On Avedon Portraits of Power (again)
"Avedon never made any pretence to objectivity; the notion of the dispassionate lens he wrote off as delusion. [. . .] Like a caricaturist, he thought that lies and cruelty settled like a crust on the physiognomy. All he had to do was to supply a lit exposure of the particular features in which moral intelligence or its absence had been inscribed." ~ Simon Schama
"I try to allow the people really - if that's possible - to photograph themselves." ~ Richard AvedonAvedon's portraits, of course, prompt us to think about the sorts of encounter - actually, of interaction, "encounter" makes it seem too passive on both sides - between photographer and subject. I've commented on this topic here (you can find a link to Schama's essay there too).
"The pose is a photographic dimension which goes beyond the intention of the photographer and suggests the independence, asserts even the very existence, of the subject. The pose is the key to catch the independent, socially ignored, unsaid unacknowledged i the photographic act." ~ Murat Nemet-Nejat (The Peripheral Space of Photography, Green Integer, 2003)

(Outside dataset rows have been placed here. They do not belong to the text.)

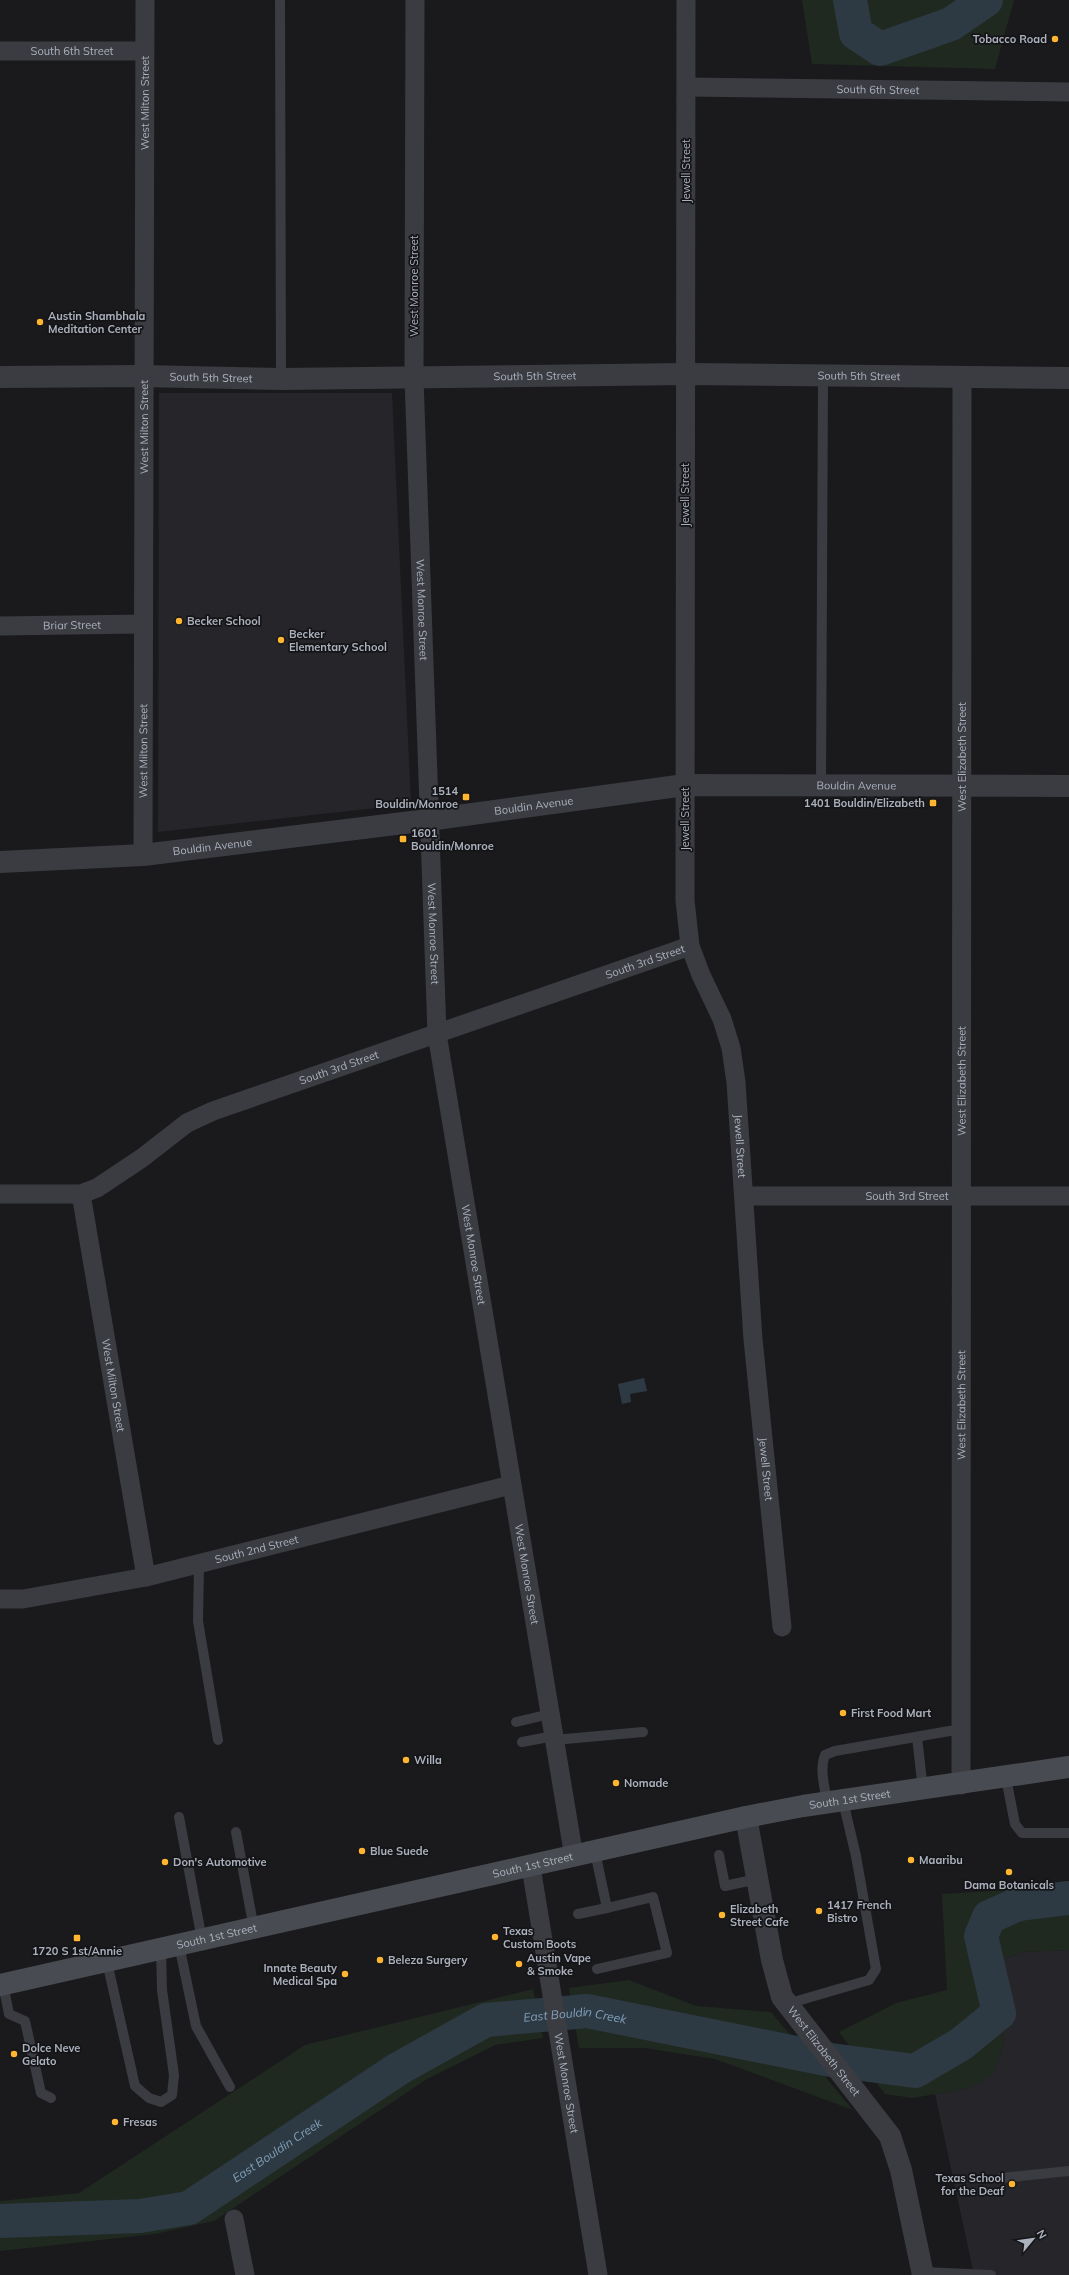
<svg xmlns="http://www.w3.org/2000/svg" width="1069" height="2275" viewBox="0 0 1069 2275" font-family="Mulish,sans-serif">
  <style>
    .built { fill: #26262a }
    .green { fill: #1f2920 }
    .water { fill: #2e3a43 }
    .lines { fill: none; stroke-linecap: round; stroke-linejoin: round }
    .river { stroke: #2e3a43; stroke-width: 34 }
    .service { stroke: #3a3c42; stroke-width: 10 }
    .minor { stroke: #3a3c42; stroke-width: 19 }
    .tertiary { stroke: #3a3c42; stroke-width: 22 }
    .secondary { stroke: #484b52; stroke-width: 22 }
    .poi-dot { fill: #ffb530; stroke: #151518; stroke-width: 1.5 }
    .labels { text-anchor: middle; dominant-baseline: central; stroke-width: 3.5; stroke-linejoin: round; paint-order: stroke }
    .poi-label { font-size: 11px; font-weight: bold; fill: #abb1bd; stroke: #151518; text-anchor: start }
    .street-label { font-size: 11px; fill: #abb1bd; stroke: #151518 }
    .water-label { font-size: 12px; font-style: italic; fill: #80a0bb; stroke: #151518 }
  </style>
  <rect width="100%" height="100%" fill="#1a1a1d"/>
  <g class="built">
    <polygon points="159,393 392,393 411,804 158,832"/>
    <polygon points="1069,1950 1069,2275 974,2275 935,2094 970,2088 992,2073 1004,2046 995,1963 1022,1952"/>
  </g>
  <g class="green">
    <polygon points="802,0 1014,0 995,69 812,64"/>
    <polygon points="1069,1886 1069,1950 1022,1952 995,1963 1004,2046 992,2074 970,2088 913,2098 885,2094 839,2032 896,2003 947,1990 942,1894"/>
    <polygon points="629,1980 696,2006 771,2012 853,2110 715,2059 644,2048 579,2048 569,1988"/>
    <polygon points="533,1989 543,2038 495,2045 427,2079 214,2221 155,2234 0,2251 0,2201 79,2193 305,2045"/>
  </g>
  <polygon class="water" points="644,1378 647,1391 630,1394 631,1402 622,1404 618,1384"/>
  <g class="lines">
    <g class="river">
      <polyline points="850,0 856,33 880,49 951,24 986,0"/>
      <path id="s1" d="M0,2221L140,2216L189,2208L398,2069L486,2020L587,2011L831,2060L915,2071L961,2044L999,2013L981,1936L989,1917L1018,1904L1069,1898"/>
    </g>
    <g class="service">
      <polyline points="280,0 281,379"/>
      <polyline points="821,785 823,376"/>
      <polyline points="199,1564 198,1621 218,1740"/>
      <polyline points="516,1722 550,1714"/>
      <polyline points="917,1737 923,1790"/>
      <polyline points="554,1740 643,1732"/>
      <polyline points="522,1742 554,1736"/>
      <polyline points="1006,1778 1015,1824 1022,1833 1069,1833"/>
      <path d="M827,1803C825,1787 819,1770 825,1755L835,1751L961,1729"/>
      <polyline points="179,1817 202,1940"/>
      <polyline points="236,1832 254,1929"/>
      <polyline points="595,1852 607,1908 653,1897 667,1953 597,1969"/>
      <polyline points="719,1855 725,1886 757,1879"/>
      <polyline points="578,1914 607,1908"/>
      <polyline points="179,1945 196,2026 230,2087"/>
      <polyline points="107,1962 135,2086 149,2098 161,2102 172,2095 174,2075 162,1990 161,1949"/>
      <polyline points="3,1984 9,2014 25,2021 41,2093 51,2098"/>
      <polyline points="787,2004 869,1980 876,1969 856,1856 843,1801"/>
      <polyline points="1001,2178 1069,2171"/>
      <polyline points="922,2272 991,2275"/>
    </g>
    <g class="minor">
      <path id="s2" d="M415,0L414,378L437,1034L574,1857"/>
      <path id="s3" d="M686,0L685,900L690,946L701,975L722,1019L731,1048L736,1082L753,1339L782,1627"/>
      <path id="s4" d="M0,51H144"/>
      <path id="s5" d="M687,87L1069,92"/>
      <path id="s6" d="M0,626L143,624"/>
      <path id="s7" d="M143,855L145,0"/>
      <path id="s8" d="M0,1194H81L97,1188L142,1158L187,1123L213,1111L690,946"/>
      <path id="s9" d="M81,1194L146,1577"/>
      <path id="s10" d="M745,1196H1069"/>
      <path id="s11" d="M0,1599H23L146,1577L511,1485"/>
      <path id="s12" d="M961,1785L962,377"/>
      <path id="s13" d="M531,1867L598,2275"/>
      <polyline points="234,2219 245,2275"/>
    </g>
    <g class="tertiary">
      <path id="s14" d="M0,377L143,376L281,379L686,374L1069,378"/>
      <path id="s15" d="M0,862L143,855L428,820L685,785L1069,786"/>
      <path id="s16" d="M746,1817L772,1960L782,1997L890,2136L901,2170L923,2275"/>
    </g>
    <path class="secondary" id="s17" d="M0,1985L746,1817L803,1806L1069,1767"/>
  </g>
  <g class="poi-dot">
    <circle cx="1055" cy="39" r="4"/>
    <circle cx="40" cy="322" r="4"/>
    <circle cx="179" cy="621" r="4"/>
    <circle cx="281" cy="640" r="4"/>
    <rect x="462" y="793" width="8" height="8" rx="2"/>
    <rect x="929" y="799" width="8" height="8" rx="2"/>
    <rect x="399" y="835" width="8" height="8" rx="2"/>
    <circle cx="843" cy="1713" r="4"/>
    <circle cx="406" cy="1760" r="4"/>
    <circle cx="616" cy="1783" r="4"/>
    <circle cx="362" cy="1851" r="4"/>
    <circle cx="911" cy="1860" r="4"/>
    <circle cx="165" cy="1862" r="4"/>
    <circle cx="1009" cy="1872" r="4"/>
    <circle cx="819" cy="1911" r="4"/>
    <circle cx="722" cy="1915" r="4"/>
    <circle cx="495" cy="1937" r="4"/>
    <rect x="73" y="1934" width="8" height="8" rx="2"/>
    <circle cx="380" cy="1960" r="4"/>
    <circle cx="519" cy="1964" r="4"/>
    <circle cx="345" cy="1974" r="4"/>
    <circle cx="14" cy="2054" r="4"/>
    <circle cx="115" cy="2122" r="4"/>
    <circle cx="1012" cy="2184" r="4"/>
  </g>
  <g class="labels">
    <g class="poi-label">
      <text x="1047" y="39" text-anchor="end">Tobacco Road</text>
      <text x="48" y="316">Austin Shambhala<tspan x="48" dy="13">Meditation Center</tspan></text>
      <text x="187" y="621">Becker School</text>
      <text x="289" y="634">Becker<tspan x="289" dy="13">Elementary School</tspan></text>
      <text x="458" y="791" text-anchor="end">1514<tspan x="458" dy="13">Bouldin/Monroe</tspan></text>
      <text x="925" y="803" text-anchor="end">1401 Bouldin/Elizabeth</text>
      <text x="411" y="833">1601<tspan x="411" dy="13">Bouldin/Monroe</tspan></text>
      <text x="851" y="1713">First Food Mart</text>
      <text x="414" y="1760">Willa</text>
      <text x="624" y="1783">Nomade</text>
      <text x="370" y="1851">Blue Suede</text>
      <text x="919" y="1860">Maaribu</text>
      <text x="173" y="1862">Don's Automotive</text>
      <text x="1009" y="1885" text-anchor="middle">Dama Botanicals</text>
      <text x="827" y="1905">1417 French<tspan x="827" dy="13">Bistro</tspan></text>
      <text x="730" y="1909">Elizabeth<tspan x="730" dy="13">Street Cafe</tspan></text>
      <text x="503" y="1931">Texas<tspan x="503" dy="13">Custom Boots</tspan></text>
      <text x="77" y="1951" text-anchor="middle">1720 S 1st/Annie</text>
      <text x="527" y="1958">Austin Vape<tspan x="527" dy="13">&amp; Smoke</tspan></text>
      <text x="388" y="1960">Beleza Surgery</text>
      <text x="337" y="1968" text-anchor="end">Innate Beauty<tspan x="337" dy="13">Medical Spa</tspan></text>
      <text x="22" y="2048">Dolce Neve<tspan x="22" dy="13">Gelato</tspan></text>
      <text x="123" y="2122">Fresas</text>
      <text x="1004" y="2178" text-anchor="end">Texas School<tspan x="1004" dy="13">for the Deaf</tspan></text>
    </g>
    <g class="street-label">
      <text stroke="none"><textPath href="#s4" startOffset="72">South 6th Street</textPath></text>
      <text stroke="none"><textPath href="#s5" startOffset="191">South 6th Street</textPath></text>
      <text stroke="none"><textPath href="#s7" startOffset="752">West Milton Street</textPath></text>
      <text transform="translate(686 171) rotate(-90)">Jewell Street</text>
      <text transform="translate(414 286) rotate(-90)">West Monroe Street</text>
      <text stroke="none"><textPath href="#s14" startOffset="535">South 5th Street</textPath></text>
      <text stroke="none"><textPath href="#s14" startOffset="859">South 5th Street</textPath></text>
      <text stroke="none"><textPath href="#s14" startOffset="211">South 5th Street</textPath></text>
      <text stroke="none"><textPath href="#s7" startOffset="428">West Milton Street</textPath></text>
      <text transform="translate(685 495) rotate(-90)">Jewell Street</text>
      <text stroke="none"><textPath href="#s2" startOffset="610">West Monroe Street</textPath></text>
      <text stroke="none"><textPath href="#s6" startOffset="72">Briar Street</textPath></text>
      <text stroke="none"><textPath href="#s7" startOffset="104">West Milton Street</textPath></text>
      <text stroke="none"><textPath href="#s12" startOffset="1028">West Elizabeth Street</textPath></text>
      <text stroke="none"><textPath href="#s15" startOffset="861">Bouldin Avenue</textPath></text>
      <text stroke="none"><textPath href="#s15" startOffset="537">Bouldin Avenue</textPath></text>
      <text transform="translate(685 819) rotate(-90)">Jewell Street</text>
      <text stroke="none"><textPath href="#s15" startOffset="213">Bouldin Avenue</textPath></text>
      <text stroke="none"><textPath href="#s2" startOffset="934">West Monroe Street</textPath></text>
      <text stroke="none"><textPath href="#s8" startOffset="695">South 3rd Street</textPath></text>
      <text stroke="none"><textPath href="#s8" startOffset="371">South 3rd Street</textPath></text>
      <text stroke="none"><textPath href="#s12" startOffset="704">West Elizabeth Street</textPath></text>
      <text stroke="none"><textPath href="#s3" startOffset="1155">Jewell Street</textPath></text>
      <text stroke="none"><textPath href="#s10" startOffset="162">South 3rd Street</textPath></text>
      <text stroke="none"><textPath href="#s2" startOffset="1258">West Monroe Street</textPath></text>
      <text stroke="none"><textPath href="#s9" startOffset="194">West Milton Street</textPath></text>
      <text stroke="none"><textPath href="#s12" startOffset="380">West Elizabeth Street</textPath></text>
      <text stroke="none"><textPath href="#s3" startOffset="1479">Jewell Street</textPath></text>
      <text stroke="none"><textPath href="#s11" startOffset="262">South 2nd Street</textPath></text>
      <text stroke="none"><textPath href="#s2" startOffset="1582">West Monroe Street</textPath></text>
      <text stroke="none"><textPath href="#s17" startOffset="870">South 1st Street</textPath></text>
      <text stroke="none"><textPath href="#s17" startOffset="546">South 1st Street</textPath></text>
      <text stroke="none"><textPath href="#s17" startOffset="222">South 1st Street</textPath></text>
      <text stroke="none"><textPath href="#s16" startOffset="252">West Elizabeth Street</textPath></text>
      <text stroke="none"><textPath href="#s13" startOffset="219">West Monroe Street</textPath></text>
    </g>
    <g class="water-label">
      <text stroke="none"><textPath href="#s1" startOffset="631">East Bouldin Creek</textPath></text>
      <text stroke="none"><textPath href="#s1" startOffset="295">East Bouldin Creek</textPath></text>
    </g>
  </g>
  <g transform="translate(1033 2239) rotate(61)" stroke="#151518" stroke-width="3" paint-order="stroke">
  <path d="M0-3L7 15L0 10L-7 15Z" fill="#abb1bd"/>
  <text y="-6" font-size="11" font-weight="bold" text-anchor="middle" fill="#abb1bd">N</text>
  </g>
</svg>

In looking at Portraits of Power one of the essays in the book - Frank Goodyear, III "A Brief Intense Intimacy: Avedon & His Subjects" - makes clear that Avedon hardly considered his studio (or any other location in which he made a portrait) neutral territory. He prepared - doing background reading, making sketches, and so forth. In other words, his lack of objectivity or neutrality - whatever that might mean - was studied. But, while preparation might give a photographer like Avedon an edge in his interactions with subjects, even Goodyear, cannot sustain the claim that the photographer managed or even tried to assert what he refers to as "ultimate control." Indeed, the essay makes clear that the relation between portraitist and subject is an interaction, often a contested one. This lead me back to some observation that photographer Jerry Thompson has made about the "struggle for control of the picture" - between photographer and subject - as his teacher Walker Evans made his famous 1936 portrait of Allie Mae Burroughs.
Thompson talks about how the way Evans set his camera so close to his subject prompted a response (discomfort? resistance?) from her, thereby inviting "a truth beyond his prediction or control." As I re-read this section of the book I realized that Thompson is talking about the uses of verisimilitude. But here he is helping us make sense of the sort of intimate interactions that Avedon had with those whose portraits he made. In those interactions there is a struggle for control.
This leads to a final connection I'd like to make, this time to the argument that Murat Nemet-Nejat makes in his terrific little book. He calls attention to the persistent "tension ... between pose as something imposed by the photographer on the subject and pose as something asserted, defined by the subject." He claims that insofar as it trades on the notion that the photographer ultimately is able to assert control of her subject through framing, composition, lighting, and so forth, the pretension of photography to the status of art falls flat. He goes so far as to suggest that in some instances photography is a medium of reflection in which the relationship between viewer and subject succeeds ore or less in "pushing the photographer aside." I want to take this idea up in another post. For now it is enough to refer you back to the comment from Avedon I've lifted above. Perhaps it is possible.
* Jerry L. Thompson. 2003. Truth & Photography: Notes on Looking and Photographing. Ian R. Dee, especially pages 36-45.